--- INFORMATION PROVIDED ---
--

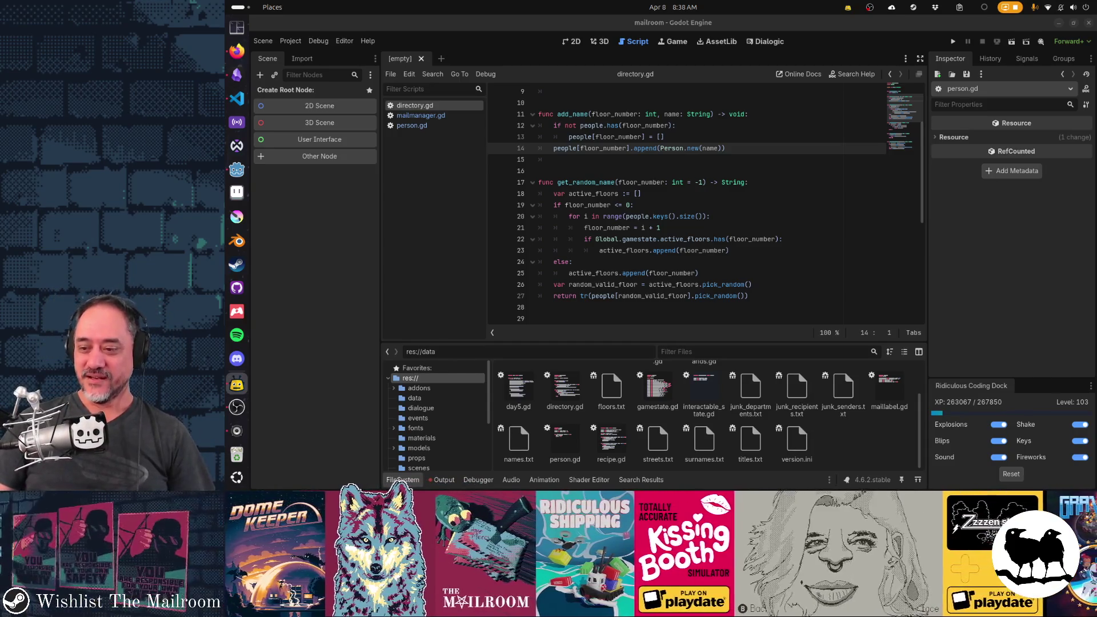
pyautogui.click(899, 479)
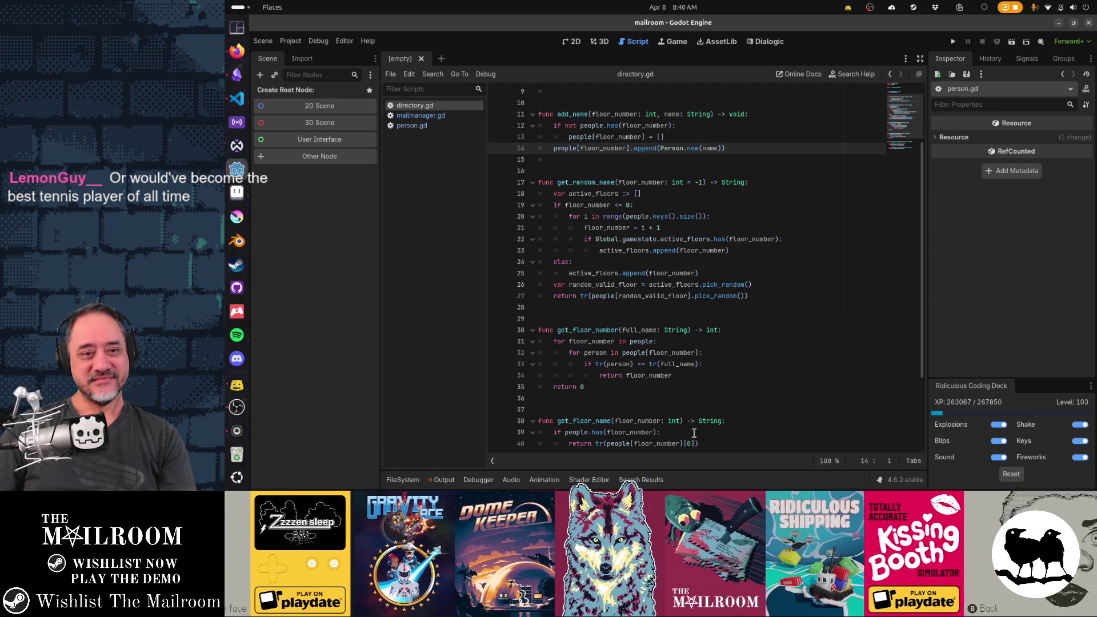
pyautogui.scroll(1, 711, 427)
pyautogui.scroll(-1, 722, 424)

--

The response has to be an exact copy of all the data, pictures excluded.

pyautogui.click(899, 479)
pyautogui.scroll(1, 711, 427)
pyautogui.scroll(-1, 722, 424)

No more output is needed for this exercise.